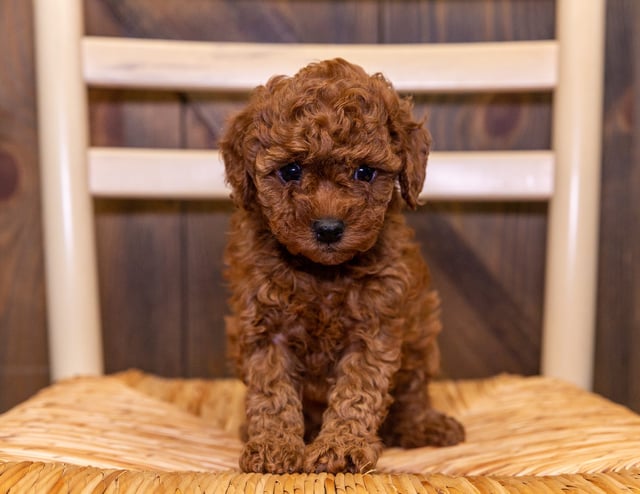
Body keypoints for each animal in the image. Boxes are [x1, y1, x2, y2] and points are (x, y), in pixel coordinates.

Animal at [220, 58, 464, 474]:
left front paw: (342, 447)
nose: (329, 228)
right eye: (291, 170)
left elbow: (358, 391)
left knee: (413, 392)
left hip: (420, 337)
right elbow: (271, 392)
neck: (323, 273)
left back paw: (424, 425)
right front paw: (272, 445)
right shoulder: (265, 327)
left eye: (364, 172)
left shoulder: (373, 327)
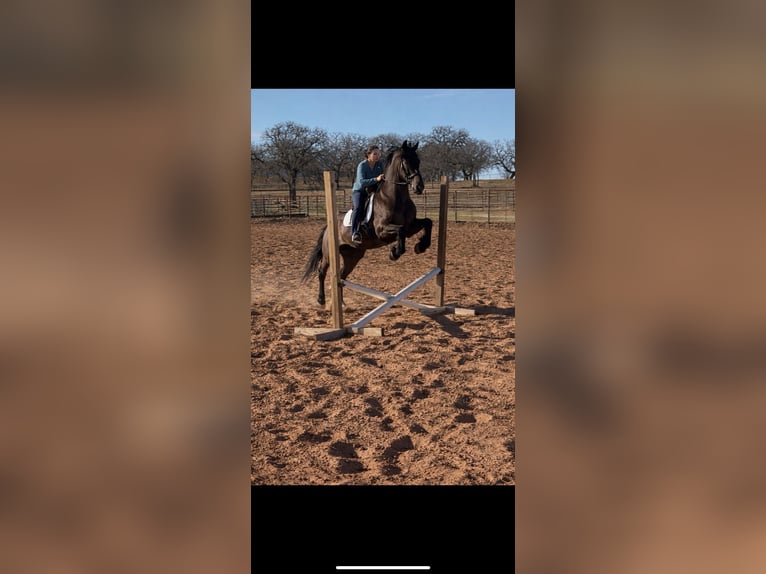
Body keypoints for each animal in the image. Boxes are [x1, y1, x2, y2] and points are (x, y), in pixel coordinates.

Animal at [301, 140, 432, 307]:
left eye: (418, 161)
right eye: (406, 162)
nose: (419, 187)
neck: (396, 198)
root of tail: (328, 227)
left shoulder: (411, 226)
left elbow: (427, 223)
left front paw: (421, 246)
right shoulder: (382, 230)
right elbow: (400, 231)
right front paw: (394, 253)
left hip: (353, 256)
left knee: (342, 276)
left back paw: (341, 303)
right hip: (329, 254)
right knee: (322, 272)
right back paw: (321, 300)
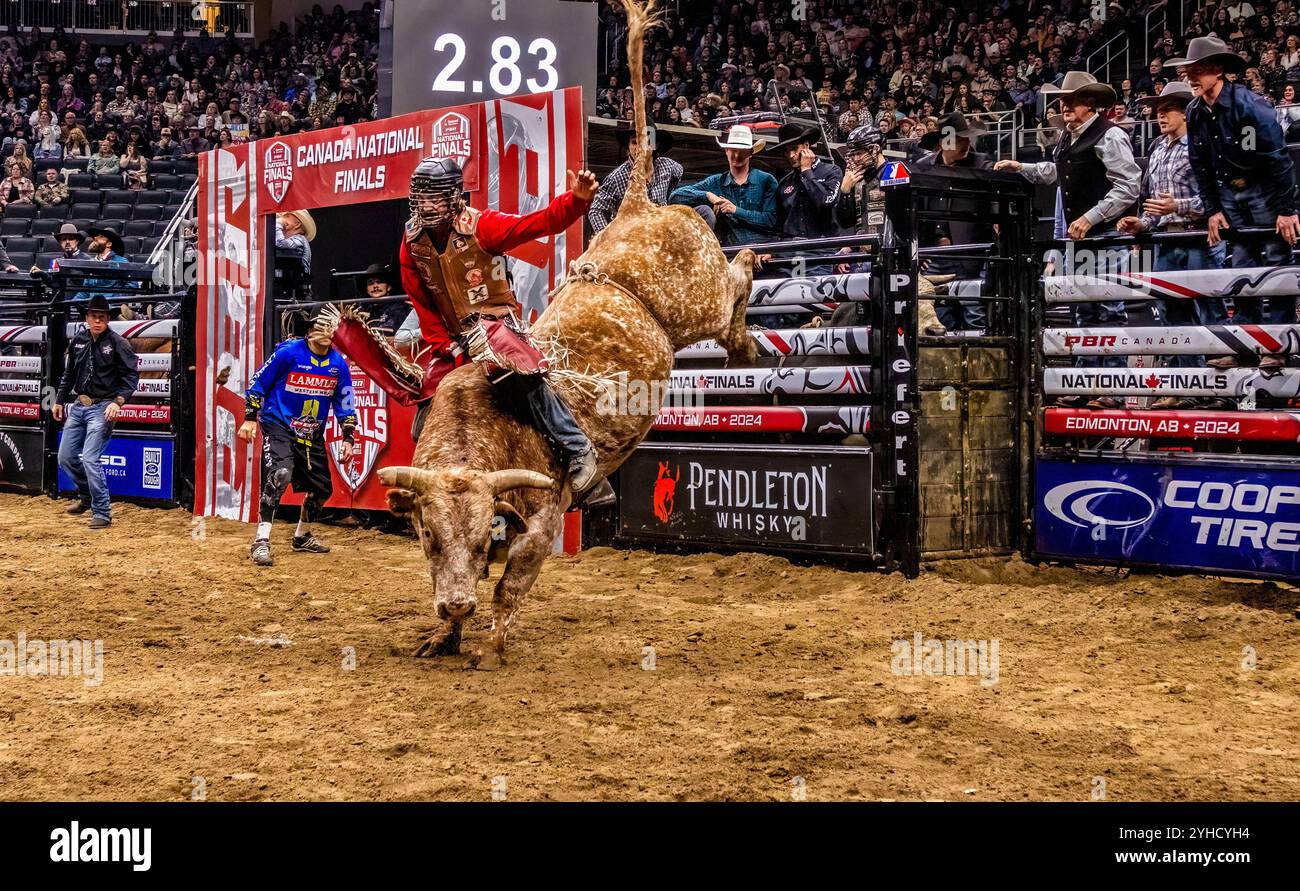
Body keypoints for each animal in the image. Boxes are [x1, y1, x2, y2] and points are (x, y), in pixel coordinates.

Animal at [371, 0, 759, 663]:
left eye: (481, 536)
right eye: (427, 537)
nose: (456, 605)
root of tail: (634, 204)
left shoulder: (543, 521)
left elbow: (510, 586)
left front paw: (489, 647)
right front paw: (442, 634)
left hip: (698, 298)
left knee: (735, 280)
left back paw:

**Exercise brief**:
Would you copy all of the data exactly? Keep the pictures out of it.

**The answer**:
Body keypoints for each animal in the image. Boxes are [x1, y1, x2, y2] and points are (x, y), in pixel coordinates.

Animal at [220, 58, 464, 474]:
left front paw: (342, 447)
nose: (329, 228)
right eye: (291, 170)
left elbow: (358, 391)
left knee: (413, 392)
left hip: (420, 337)
right elbow: (271, 392)
neck: (323, 273)
left back paw: (424, 425)
right front paw: (272, 445)
right shoulder: (265, 327)
left eye: (364, 172)
left shoulder: (373, 327)
Body keypoints for each animal in the image. Boxes are [x1, y1, x2, y2] and points are (x, y), in pixel coordinates.

Animal at [301, 140, 432, 307]:
left eye: (418, 161)
right eye: (406, 162)
nose: (419, 187)
neck: (396, 198)
root of tail: (328, 227)
left shoulder: (411, 226)
left elbow: (427, 223)
left front paw: (421, 246)
right shoulder: (382, 230)
right elbow: (400, 231)
right front paw: (394, 253)
left hip: (353, 256)
left knee: (342, 276)
left back paw: (341, 303)
right hip: (329, 254)
right knee: (322, 272)
right back paw: (321, 300)
Body keypoints for each animal in the image. Boxes are [x1, y1, x2, y2] and points are (x, y), in pixel coordinates.

Animal at [371, 0, 759, 663]:
left eye: (481, 536)
right eye: (427, 537)
nose: (456, 605)
root of tail: (634, 204)
left shoulder: (543, 521)
left elbow: (510, 586)
left front paw: (489, 647)
right front paw: (442, 634)
left hip: (698, 298)
left knee: (735, 280)
left back paw:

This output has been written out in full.